Given passage ▸
┏━━

It’s critical to underscore that the U.S. invasion of Venezuela is a flagrant and entirely unacceptable act of neocolonial plunder, or as Sen. Bernie Sanders put it, an act of “rank imperialism.” As ABC News and Reuters have reported, the Trump administration has told Venezuela’s interim government that it must meet a set of nakedly neocolonial conditions before it can resume producing and selling oil: Sever economic and strategic ties with China, Russia, Iran, and Cuba, and expel them from the country; exclusively partner with the U.S. on oil production; favor the U.S. in sales of oil, particularly of heavy crude; and give the U.S. control over oil logistics to block rivals’ access to Venezuelan oil.

These reports come after Trump claimed on Tuesday that Venezuela’s interim authorities are “turning over” 30 to 50 million barrels of oil to the U.S., and Trump himself will control the profits. On Wednesday, he also announced Venezuela would be forced to buy only American-made goods with money from “our new Oil Deal.”

┗━━

Problem 1 ▸ In the passage on Venezuela, how many barrels of oil did Trump claim Venezuela's interim authorities are turning over to the U.S.?
The passage on Venezuela and the rows that follow are unrelated material.

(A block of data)
┏━━

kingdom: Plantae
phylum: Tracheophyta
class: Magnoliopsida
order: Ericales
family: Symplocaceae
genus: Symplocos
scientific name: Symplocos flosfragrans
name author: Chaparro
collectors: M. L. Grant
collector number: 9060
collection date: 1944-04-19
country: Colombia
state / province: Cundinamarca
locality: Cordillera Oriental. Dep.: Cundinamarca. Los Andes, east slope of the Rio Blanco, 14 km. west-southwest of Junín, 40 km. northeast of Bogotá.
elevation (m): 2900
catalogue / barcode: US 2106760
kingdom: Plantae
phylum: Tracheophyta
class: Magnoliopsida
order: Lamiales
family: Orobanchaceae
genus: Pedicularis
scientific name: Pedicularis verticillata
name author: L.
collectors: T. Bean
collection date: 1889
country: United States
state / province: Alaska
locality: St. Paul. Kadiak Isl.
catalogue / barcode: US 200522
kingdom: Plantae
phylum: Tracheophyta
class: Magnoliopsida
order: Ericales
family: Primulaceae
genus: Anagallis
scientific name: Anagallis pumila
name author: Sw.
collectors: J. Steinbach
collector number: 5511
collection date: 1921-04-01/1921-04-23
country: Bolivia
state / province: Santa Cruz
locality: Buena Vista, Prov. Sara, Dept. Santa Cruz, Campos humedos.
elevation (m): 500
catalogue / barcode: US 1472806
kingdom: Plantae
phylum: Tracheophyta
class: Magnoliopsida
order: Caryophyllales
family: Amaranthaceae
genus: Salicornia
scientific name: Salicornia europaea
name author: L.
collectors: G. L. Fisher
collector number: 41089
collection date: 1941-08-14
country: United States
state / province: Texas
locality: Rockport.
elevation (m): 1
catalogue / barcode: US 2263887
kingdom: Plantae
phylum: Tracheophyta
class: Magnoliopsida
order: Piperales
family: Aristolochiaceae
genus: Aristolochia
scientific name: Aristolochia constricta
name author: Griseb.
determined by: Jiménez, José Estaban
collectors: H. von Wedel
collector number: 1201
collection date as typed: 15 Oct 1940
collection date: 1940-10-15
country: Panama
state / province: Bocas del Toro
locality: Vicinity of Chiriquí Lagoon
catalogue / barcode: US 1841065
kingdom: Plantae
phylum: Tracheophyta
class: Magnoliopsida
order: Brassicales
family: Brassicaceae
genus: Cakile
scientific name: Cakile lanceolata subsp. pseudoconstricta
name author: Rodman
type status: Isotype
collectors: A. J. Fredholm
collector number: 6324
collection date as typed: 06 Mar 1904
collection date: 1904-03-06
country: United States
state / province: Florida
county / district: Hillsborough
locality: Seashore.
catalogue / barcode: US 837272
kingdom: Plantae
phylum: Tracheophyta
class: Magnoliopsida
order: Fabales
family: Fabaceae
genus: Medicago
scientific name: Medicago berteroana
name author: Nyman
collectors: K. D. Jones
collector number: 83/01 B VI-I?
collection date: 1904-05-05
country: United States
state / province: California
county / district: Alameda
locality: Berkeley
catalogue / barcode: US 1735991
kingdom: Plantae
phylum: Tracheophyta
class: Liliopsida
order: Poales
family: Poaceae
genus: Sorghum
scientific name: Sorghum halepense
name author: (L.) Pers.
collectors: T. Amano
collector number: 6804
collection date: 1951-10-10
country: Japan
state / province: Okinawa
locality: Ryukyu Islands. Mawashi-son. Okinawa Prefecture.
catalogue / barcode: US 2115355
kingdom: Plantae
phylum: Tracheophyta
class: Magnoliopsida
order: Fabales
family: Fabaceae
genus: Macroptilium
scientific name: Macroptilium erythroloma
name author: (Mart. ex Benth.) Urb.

┗━━

Problem 2 ▸ Return, without any changes, the rows between the line holding "catalogue / barcode: US 1472806" and the line holding "genus: Aristolochia", inclusive.

Exercise response 1 ▸ 30 to 50 million barrels.

Exercise response 2 ▸
catalogue / barcode: US 1472806
kingdom: Plantae
phylum: Tracheophyta
class: Magnoliopsida
order: Caryophyllales
family: Amaranthaceae
genus: Salicornia
scientific name: Salicornia europaea
name author: L.
collectors: G. L. Fisher
collector number: 41089
collection date: 1941-08-14
country: United States
state / province: Texas
locality: Rockport.
elevation (m): 1
catalogue / barcode: US 2263887
kingdom: Plantae
phylum: Tracheophyta
class: Magnoliopsida
order: Piperales
family: Aristolochiaceae
genus: Aristolochia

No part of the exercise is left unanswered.